_Input records_
·····

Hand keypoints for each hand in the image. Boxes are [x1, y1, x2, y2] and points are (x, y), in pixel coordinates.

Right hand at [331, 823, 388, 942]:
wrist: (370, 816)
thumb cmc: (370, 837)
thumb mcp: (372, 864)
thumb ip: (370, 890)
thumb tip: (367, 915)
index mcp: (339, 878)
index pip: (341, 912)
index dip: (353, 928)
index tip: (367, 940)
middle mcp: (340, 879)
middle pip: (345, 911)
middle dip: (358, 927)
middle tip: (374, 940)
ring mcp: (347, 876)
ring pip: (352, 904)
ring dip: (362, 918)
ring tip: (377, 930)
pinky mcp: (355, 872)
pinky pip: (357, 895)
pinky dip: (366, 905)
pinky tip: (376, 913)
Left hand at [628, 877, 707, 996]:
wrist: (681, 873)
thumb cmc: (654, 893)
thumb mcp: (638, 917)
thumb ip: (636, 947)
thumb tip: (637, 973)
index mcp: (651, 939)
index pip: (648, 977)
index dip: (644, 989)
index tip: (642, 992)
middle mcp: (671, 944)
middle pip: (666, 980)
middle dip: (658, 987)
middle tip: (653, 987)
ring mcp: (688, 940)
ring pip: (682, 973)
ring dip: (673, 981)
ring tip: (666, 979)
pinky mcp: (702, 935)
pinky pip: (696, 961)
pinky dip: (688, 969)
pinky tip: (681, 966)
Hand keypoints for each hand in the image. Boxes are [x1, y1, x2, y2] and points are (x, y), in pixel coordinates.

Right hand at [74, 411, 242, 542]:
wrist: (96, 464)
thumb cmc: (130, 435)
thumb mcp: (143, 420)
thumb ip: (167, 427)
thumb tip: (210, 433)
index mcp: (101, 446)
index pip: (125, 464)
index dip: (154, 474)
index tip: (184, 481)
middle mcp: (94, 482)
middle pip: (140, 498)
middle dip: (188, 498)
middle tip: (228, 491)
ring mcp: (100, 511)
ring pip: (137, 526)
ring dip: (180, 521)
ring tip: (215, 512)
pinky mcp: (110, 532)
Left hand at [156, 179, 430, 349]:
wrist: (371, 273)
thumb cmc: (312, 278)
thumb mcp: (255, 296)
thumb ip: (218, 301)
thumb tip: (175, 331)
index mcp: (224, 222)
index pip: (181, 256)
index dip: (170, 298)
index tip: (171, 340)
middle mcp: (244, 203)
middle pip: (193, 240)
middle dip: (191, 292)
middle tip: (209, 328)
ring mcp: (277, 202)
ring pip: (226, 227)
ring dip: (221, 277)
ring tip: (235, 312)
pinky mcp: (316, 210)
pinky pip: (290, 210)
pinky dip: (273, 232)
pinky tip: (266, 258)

·····

_Problem details_
Transcribe only the trailing portion of the entries above: the line that contains "middle mcp: (244, 203)" and each line after it.

_Task output_
middle mcp: (244, 203)
middle pip: (193, 240)
middle dip: (191, 292)
middle tip: (209, 328)
ring mcp: (277, 202)
ring pip: (226, 227)
ring dip: (221, 277)
ring tip: (235, 312)
pinky mcp: (316, 210)
pinky pip: (290, 210)
pinky dip: (273, 232)
pinky tip: (266, 258)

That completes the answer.